God, why is this game even here? On this planet? Usually I don't buy into Japanese ridiculousness in animated stories. Dragonball Z? Didn't do it for me. But this... I don't even know where to begin. For some reason, this game does it better than any I've seen. His anger is so well deployed, and the incredible, cosmic things going on on the screen accentuate how angry he is. When there are twenty onscreen prompts at the same time screaming at you to push the analog stick right, you push that motherfucker right. And twenty arms sprout from his back and punch a dude on the right. It is... better deployed craziness than most craziness I'm used to seeing. It's also a nice blend of narrative and action, and the whole thing is broken down episodically so it's easy to jump in and out of the game at frequent intervals (complete with "previously on..." recaps before you settle back in). It's a game that got me really, really pumped. It was fist-pumpingly good.

9. Trials Evolution

This, like super meat boy, is the game I really regret having to put on a year-end list, but I just have to despite myself. I play games for different reasons. Generally, I have one reason, and be damned with the others. If I'm playing a game to see the spectacle or the story, and to feel cool about it, I usually ratchet the difficulty down to normal or even easy. I don't want me failing over and over to mess up my experience. Then, when I'm in the mood for something soul-crushingly hard, I play Trials. It's a good difficulty curve upward with absolutely no end in sight. I'm never going to finish it or beat every challenge. There's just no way on earth. And there's a swarm of user-made levels to consider on top of all that.

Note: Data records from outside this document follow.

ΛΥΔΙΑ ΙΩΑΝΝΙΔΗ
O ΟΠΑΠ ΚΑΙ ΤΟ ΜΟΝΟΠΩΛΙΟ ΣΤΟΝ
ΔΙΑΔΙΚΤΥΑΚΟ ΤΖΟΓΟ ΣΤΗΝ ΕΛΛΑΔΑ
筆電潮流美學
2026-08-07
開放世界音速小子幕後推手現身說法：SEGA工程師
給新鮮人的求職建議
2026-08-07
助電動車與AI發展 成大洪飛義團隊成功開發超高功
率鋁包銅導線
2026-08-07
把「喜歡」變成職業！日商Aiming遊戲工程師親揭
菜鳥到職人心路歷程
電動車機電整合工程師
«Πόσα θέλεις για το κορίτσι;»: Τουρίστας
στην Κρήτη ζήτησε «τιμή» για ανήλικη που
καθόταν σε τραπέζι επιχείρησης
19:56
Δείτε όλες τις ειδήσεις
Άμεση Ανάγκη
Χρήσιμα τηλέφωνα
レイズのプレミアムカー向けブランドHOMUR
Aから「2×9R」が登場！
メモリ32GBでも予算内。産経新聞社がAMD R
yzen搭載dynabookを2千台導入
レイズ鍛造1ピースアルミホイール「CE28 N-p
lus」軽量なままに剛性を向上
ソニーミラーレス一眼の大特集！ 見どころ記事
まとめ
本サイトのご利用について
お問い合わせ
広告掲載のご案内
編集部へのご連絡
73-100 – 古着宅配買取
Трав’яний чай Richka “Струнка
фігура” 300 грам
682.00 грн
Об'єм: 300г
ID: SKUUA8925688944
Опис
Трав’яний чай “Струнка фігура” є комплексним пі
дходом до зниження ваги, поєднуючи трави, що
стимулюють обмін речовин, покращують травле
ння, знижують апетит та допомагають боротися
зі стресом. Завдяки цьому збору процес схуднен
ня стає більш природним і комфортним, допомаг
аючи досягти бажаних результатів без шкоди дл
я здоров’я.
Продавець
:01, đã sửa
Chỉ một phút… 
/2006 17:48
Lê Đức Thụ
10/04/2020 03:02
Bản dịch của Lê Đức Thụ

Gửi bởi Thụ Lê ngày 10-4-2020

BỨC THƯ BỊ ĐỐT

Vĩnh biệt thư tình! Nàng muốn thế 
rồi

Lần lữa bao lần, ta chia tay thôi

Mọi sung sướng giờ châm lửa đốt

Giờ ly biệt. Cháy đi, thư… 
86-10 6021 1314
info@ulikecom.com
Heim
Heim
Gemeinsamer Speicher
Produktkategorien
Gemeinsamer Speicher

No, Trials will always be around when I need to kill some time and I want to improve my hand-eye coordination, pattern recognition, my ability to repeat small delicate commands frequently and my anger management issues, all at once. It doesn't hurt that the game is incredibly well made, either.

10. Puzzlejuice

iPhone games count, I already said it! This one especially. There's a lot of tetris knockoffs but this so, so isn't that. It's great because it combines multiple mindsets. It uses two different parts of your brain, and is enough of a dick to make you switch between them, gradually more and more quickly until you can't handle it anymore. It's great brain exercise; I liked using it in the mornings on the way in to the office. I don't drink coffee and never want to, but this has a pretty similar effect on me insofar as waking me up and getting me alert. It also has one of the best gradual learning/difficulty curves I've seen, and it's easy to stay at a level where you're comfy experimenting with the flow of the game until you're ready to take things to a more complicated level. I challenge you to be good at this game.